- **EXERCISE DESCRIPTION**
Write out the records below word for word, omitting the pictures.

- **INFORMATION GIVEN**
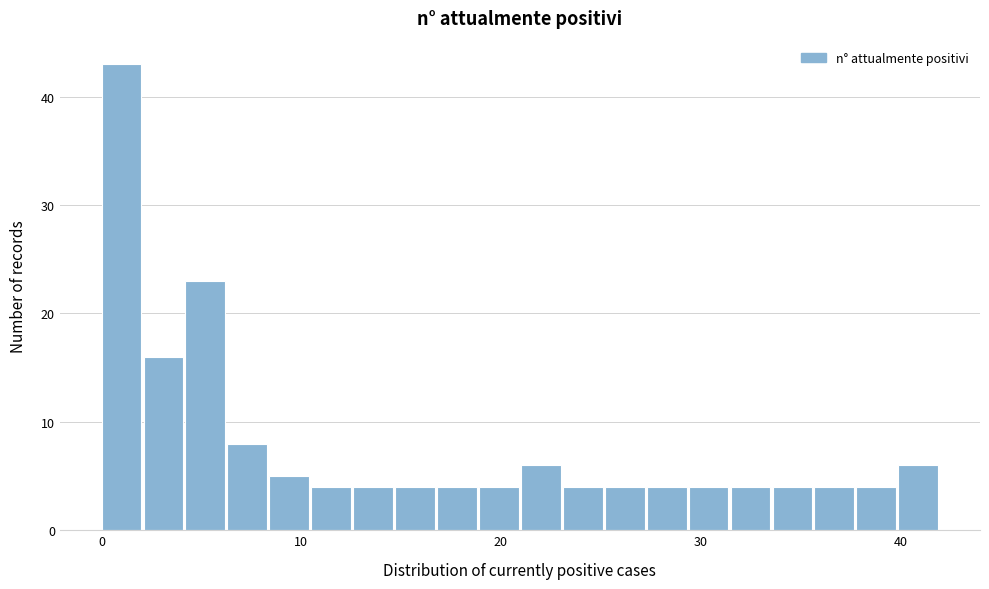

Around what value on the x-axis is the tallest bar? Give the approximate position of its centre, as read against the axis.

1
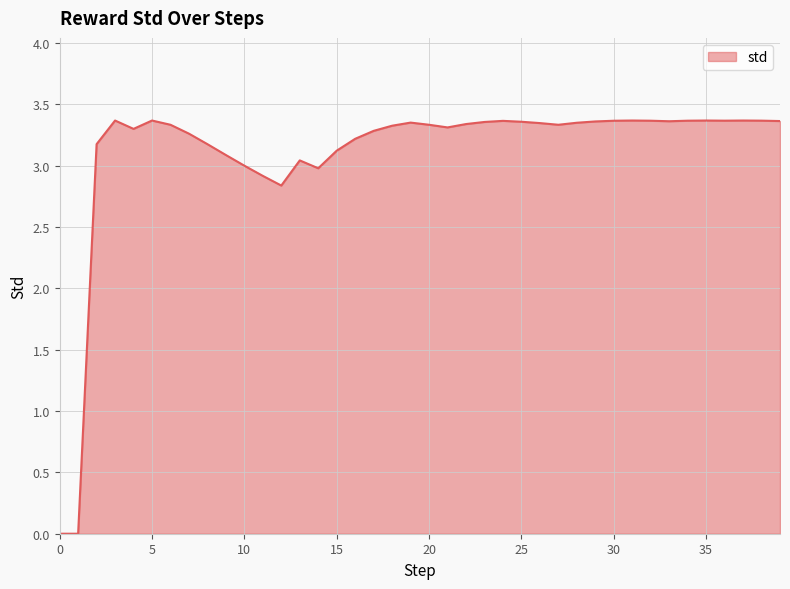

How many lines are shown in the chart?

1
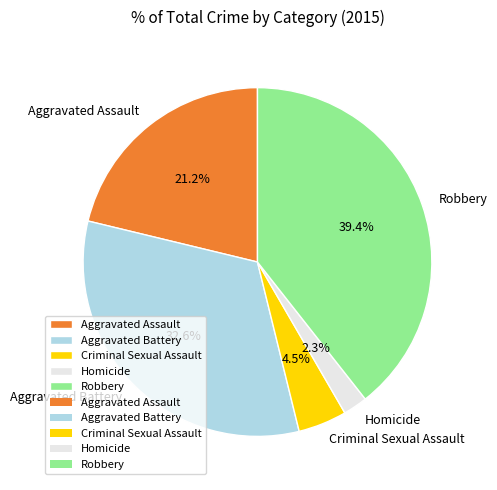

To the nearest percent, what is the combined percentage of Robbery and Homicide?

42%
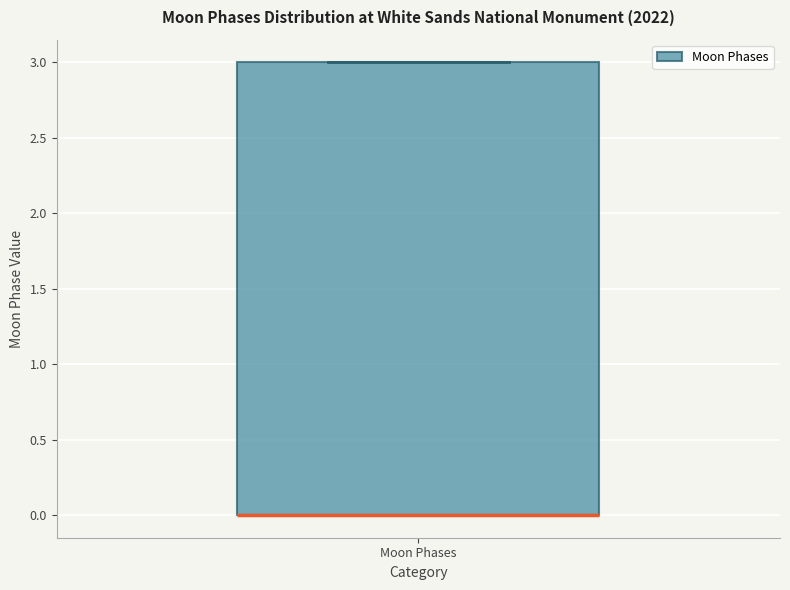

Transcribe this box plot: give where the median line is, the range the box spans, and where the two whiskers end, as read against the y-axis. The values are not printed on the chart, so give them approximately, as read against the axis.

median 0 (drawn on the box's lower edge), box 0 to 3, whiskers 0 to 3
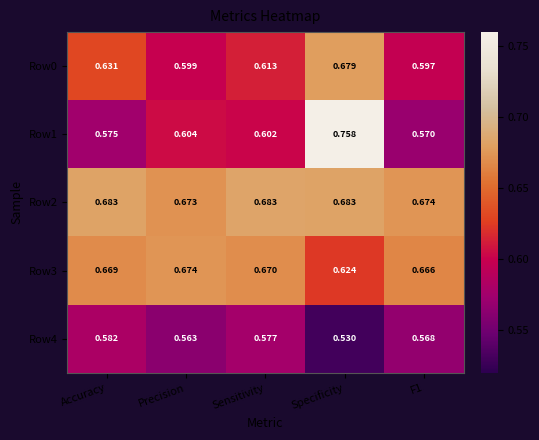

Which category has the highest value across all series?

Specificity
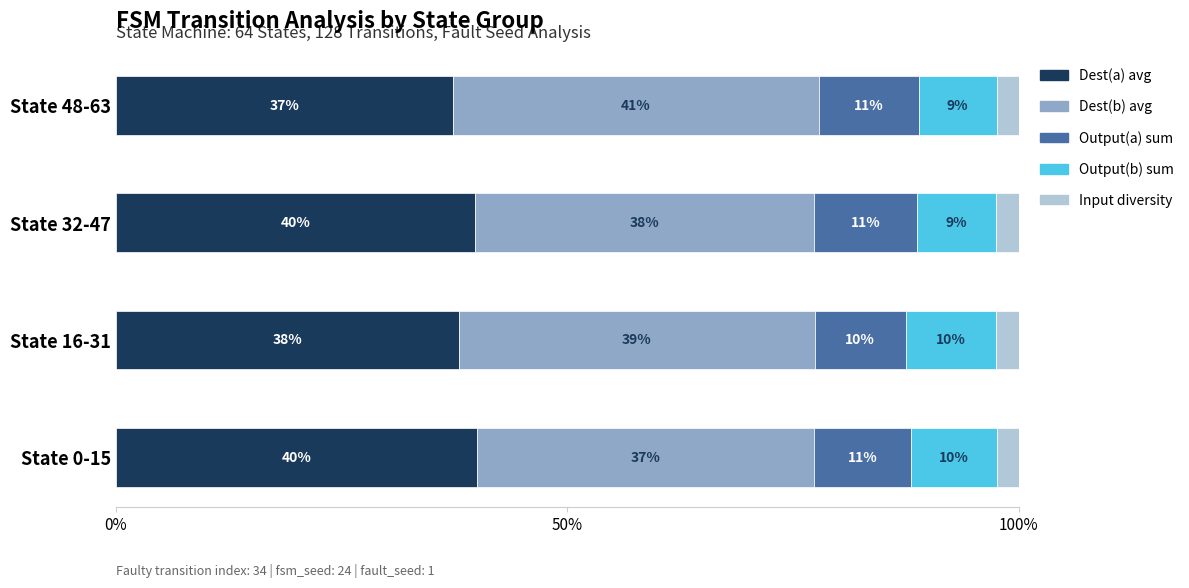

What are all the series names shown in the legend?

Dest(a) avg, Dest(b) avg, Output(a) sum, Output(b) sum, Input diversity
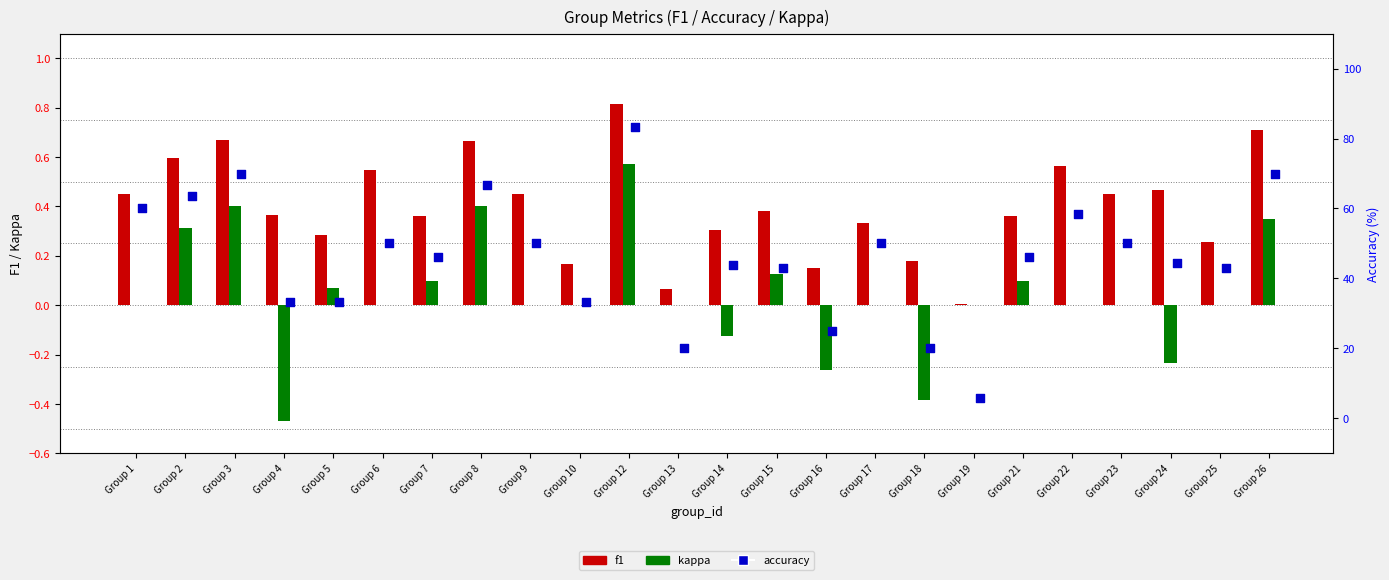

Which series reaches the minimum Y coordinate?

kappa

- **RESULT OF THE EXERCISE**
Around what value on the x-axis is the tallest bar? Give the approximate position of its centre, as read against the axis.

1

How many lines are shown in the chart?

1

To the nearest percent, what is the combined percentage of Robbery and Homicide?

42%

Transcribe this box plot: give where the median line is, the range the box spans, and where the two whiskers end, as read against the y-axis. The values are not printed on the chart, so give them approximately, as read against the axis.

median 0 (drawn on the box's lower edge), box 0 to 3, whiskers 0 to 3

Which category has the highest value across all series?

Specificity

What are all the series names shown in the legend?

Dest(a) avg, Dest(b) avg, Output(a) sum, Output(b) sum, Input diversity

Which series reaches the minimum Y coordinate?

kappa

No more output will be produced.